May 7, 2014 (KHARTOUM) – The leader of Sudan’s National Umma Party (NUP), al-Sadiq al-Mahdi, has urged leading figure Mubarak al-Fadil to establish another political party, saying the latter wouldn’t be allowed to rejoin the NUP.
- Mubarak Al-Fadil Al-Mahdi leading figure in the National Umma Party (NUP), left and his cousin the NUP chief al-Sadiq Al-Mahdi, right.
He said at a press conference on Wednesday that al-Fadil has a habit of bringing with him "too much trouble" stressing that accepting him into the NUP is contingent upon his commitment to NUP’s institutions and constitution.
Al-Fadil, who returned to Khartoum on Tuesday after spending two years in voluntary exile, announced that he would seek to end differences within the NUP, saying he does not mind meeting with al-Mahdi to settle his differences with him.

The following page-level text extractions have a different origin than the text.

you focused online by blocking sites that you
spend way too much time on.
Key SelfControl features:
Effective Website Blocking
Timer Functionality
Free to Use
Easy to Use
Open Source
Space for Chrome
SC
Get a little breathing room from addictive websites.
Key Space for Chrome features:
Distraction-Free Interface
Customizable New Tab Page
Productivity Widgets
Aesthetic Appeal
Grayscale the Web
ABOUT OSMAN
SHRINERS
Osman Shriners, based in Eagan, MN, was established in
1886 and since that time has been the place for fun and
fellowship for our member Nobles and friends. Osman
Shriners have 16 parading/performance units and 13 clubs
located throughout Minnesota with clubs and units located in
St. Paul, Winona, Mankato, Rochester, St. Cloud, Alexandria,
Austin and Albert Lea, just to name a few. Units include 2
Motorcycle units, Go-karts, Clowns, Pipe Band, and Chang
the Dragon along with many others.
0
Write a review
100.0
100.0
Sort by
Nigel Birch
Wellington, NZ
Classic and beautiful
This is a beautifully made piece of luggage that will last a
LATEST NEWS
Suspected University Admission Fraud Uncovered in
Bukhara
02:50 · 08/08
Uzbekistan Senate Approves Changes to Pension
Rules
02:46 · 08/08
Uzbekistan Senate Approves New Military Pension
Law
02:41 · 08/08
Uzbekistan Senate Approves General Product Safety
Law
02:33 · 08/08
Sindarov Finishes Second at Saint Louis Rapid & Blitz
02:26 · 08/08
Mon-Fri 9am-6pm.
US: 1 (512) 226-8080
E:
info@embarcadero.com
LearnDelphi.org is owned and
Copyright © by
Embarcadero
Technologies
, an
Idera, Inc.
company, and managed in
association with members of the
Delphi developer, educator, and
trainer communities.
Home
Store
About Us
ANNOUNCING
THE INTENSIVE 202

Al-Fadil, who is al-Mahdi’s cousin, defected from the NUP in 2002 and formed the Umma Reform and Renewal Party (URRP). He was of the view at the time that the NUP should take part in the government while al-Mahdi rejected any participation in a non-democratically elected government.
The two men exchanged bitter accusations during the 2002-2003 period. He was appointed as a presidential adviser for economic affairs in 2002. Several members of his newly created party were also appointed in various positions in the government.
He was sacked in 2004 after a dispute with president Omer Hassan al-Bashir and was arrested in 2007 with a number of retired army generals and accused of attempting to stage a coup but was released five months later after it was revealed that the evidence against him and the others was fabricated.
Al-Fadil disbanded his breakaway group and rejoined the NUP in January 2011. The two men appeared to have normalised their relationship briefly before differences emerged and they renewed their personal attacks on each other.
In a public letter to al-Mahdi last week, al-Fadil urged him to step down to give room to a new generation and play a symbolic role in the background.
But during the NUP Central Commission meeting last week, al-Mahdi gave a subtle response saying that those who call for his resignation are “jealous” people want to destroy the party.
In a separate issue, Al-Mahdi called for developing a roadmap for the national dialogue and proposed holding a preparatory meeting of equal representation from the government and the opposition in order to determine the dialogue’s agenda, title, date and place to achieve the desired objective.
He predicted that the national dialogue would convene within a period not exceeding two weeks, adding they are committed to meet the confidence-building measures including renouncing violence, avoiding use of improper rhetoric, committing to Sudan’s unity, and normalising relations with the international community.
He defended election of the new NUP secretary general, Sara Nugdalla, saying she was unanimously chosen by the party’s Central Commission.
Al-Mahdi further described Nugdalla’s election as a significant step towards modernity and a qualitative leap in the NUP’s political approach.
He said the former secretary general, Ibrahim Al-Amin, lost the trust of all those who supported him for two years, underscoring that confidence was withdrawn from him by the consensus of the Central Commission due to his unilateral acts.
The NUP leader added that al-Amin despises and belittles the Central Commission by throwing baseless accusations, noting that such behavior would weaken the unity of the party.
Observers say Al-Mahdi has been uneasy with the election of Al-Amin in 2012 over his predecessor Sideeg Ismail who is viewed suspiciously by the NUP base as being close to the ruling National Congress Party (NCP) but is strongly backed by al-Mahdi.
Al-Mahdi afterward appointed Ismail as his vice-president in a move that was seen as a challenge to his ouster from the secretary-general post.
Al-Amin accused al-Mahdi subtly at first then publicly of interfering in his work and seeking to force him to appoint certain figures to the secretariat.
He also suggested that the NUP’s current challenge is between those who want rapprochement with NCP and those who oppose it like himself.
Meanwhile, the NUP leader’s office denied reports posted on a website that they had threatened reporters who covered the meetings of the central body, stressing they didn’t contact any reporters or editors in chief in this regard.